Reproduce the text of every record below line for line, leaving out the pictures.

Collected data
BEGIN
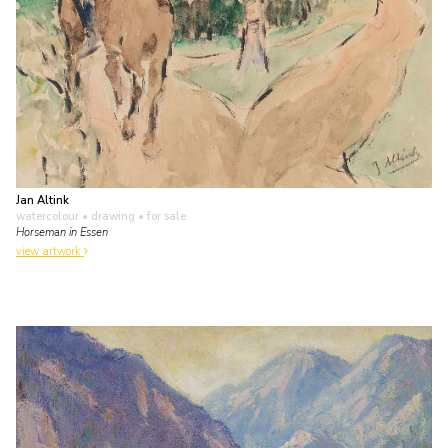
Jan Altink
watercolour • drawing
• for sale
Horseman in Essen
view artwork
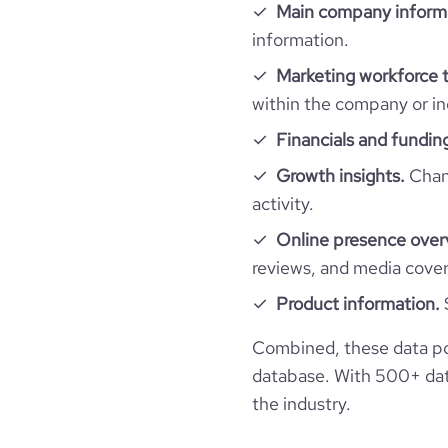
Main company inform
hq_full_address
employees_count
Website traffic
information.
website
last_funding_round_amount_raised
Marketing workforce t
Workforce trends
total_website_visits_monthly
within the company or in
professional_network_url
last_funding_round_amount_raised_currency
active_job_postings_count
Financials and fundin
visits_change_monthly
last_funding_round_num_investors
Growth insights.
Chang
financial_website_url
websit
rank_global
activity.
Online presence over
rank_country
reviews, and media cove
Product information.
rank_category
Combined, these data po
bounce_rate
database. With 500+ data
the industry.
pages_per_visit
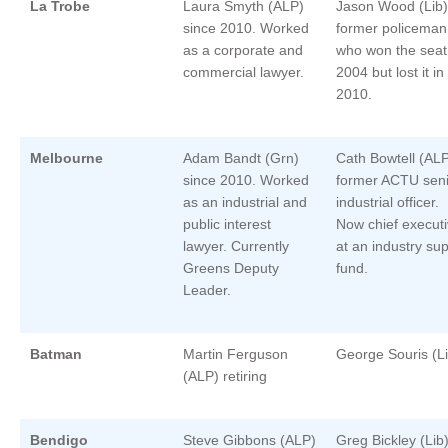
La Trobe
Laura Smyth (ALP)
Jason Wood (Lib)
since 2010. Worked
former policeman
as a corporate and
who won the seat
commercial lawyer.
2004 but lost it in
2010.
Melbourne
Adam Bandt (Grn)
Cath Bowtell (AL
since 2010. Worked
former ACTU seni
as an industrial and
industrial officer.
public interest
Now chief execut
lawyer. Currently
at an industry su
Greens Deputy
fund.
Leader.
Batman
Martin Ferguson
George Souris (Li
(ALP) retiring
Bendigo
Steve Gibbons (ALP)
Greg Bickley (Lib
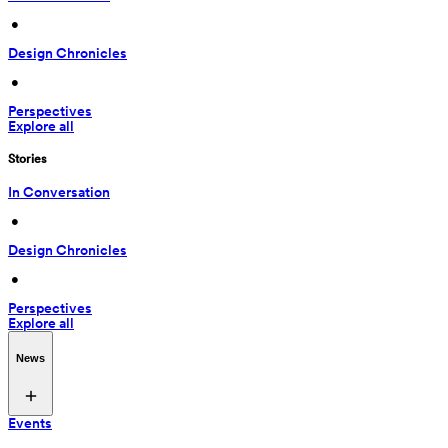
 • 
Design Chronicles
 • 
Perspectives
Explore all
Stories
In Conversation
 • 
Design Chronicles
 • 
Perspectives
Explore all
News
Events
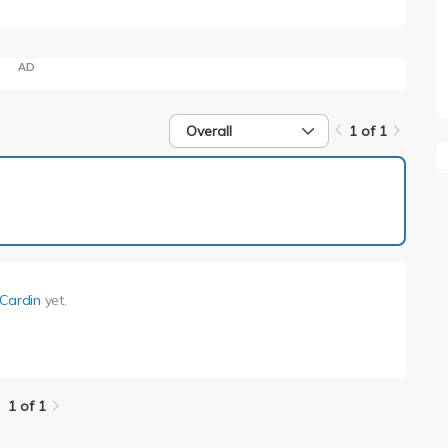
AD
Overall
1 of 1
1 of 1
 Cardin
yet.
1 of 1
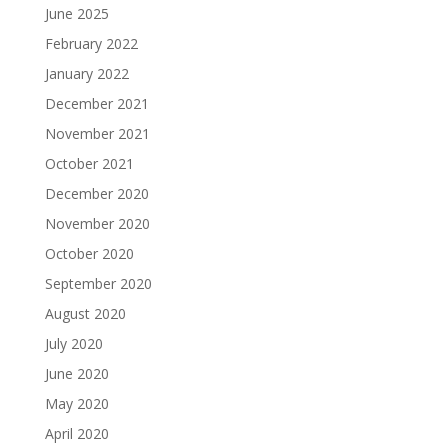
June 2025
February 2022
January 2022
December 2021
November 2021
October 2021
December 2020
November 2020
October 2020
September 2020
August 2020
July 2020
June 2020
May 2020
April 2020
END
• ANSWER SECTION:
Jan Altink
watercolour • drawing
• for sale
Horseman in Essen
view artwork
Main company inform
hq_full_address
employees_count
Website traffic
information.
website
last_funding_round_amount_raised
Marketing workforce t
Workforce trends
total_website_visits_monthly
within the company or in
professional_network_url
last_funding_round_amount_raised_currency
active_job_postings_count
Financials and fundin
visits_change_monthly
last_funding_round_num_investors
Growth insights.
Chang
financial_website_url
websit
rank_global
activity.
Online presence over
rank_country
reviews, and media cove
Product information.
rank_category
Combined, these data po
bounce_rate
database. With 500+ data
the industry.
pages_per_visit
La Trobe
Laura Smyth (ALP)
Jason Wood (Lib)
since 2010. Worked
former policeman
as a corporate and
who won the seat
commercial lawyer.
2004 but lost it in
2010.
Melbourne
Adam Bandt (Grn)
Cath Bowtell (AL
since 2010. Worked
former ACTU seni
as an industrial and
industrial officer.
public interest
Now chief execut
lawyer. Currently
at an industry su
Greens Deputy
fund.
Leader.
Batman
Martin Ferguson
George Souris (Li
(ALP) retiring
Bendigo
Steve Gibbons (ALP)
Greg Bickley (Lib
 • 
Design Chronicles
 • 
Perspectives
Explore all
Stories
In Conversation
 • 
Design Chronicles
 • 
Perspectives
Explore all
News
Events
AD
Overall
1 of 1
1 of 1
 Cardin
yet.
1 of 1
June 2025
February 2022
January 2022
December 2021
November 2021
October 2021
December 2020
November 2020
October 2020
September 2020
August 2020
July 2020
June 2020
May 2020
April 2020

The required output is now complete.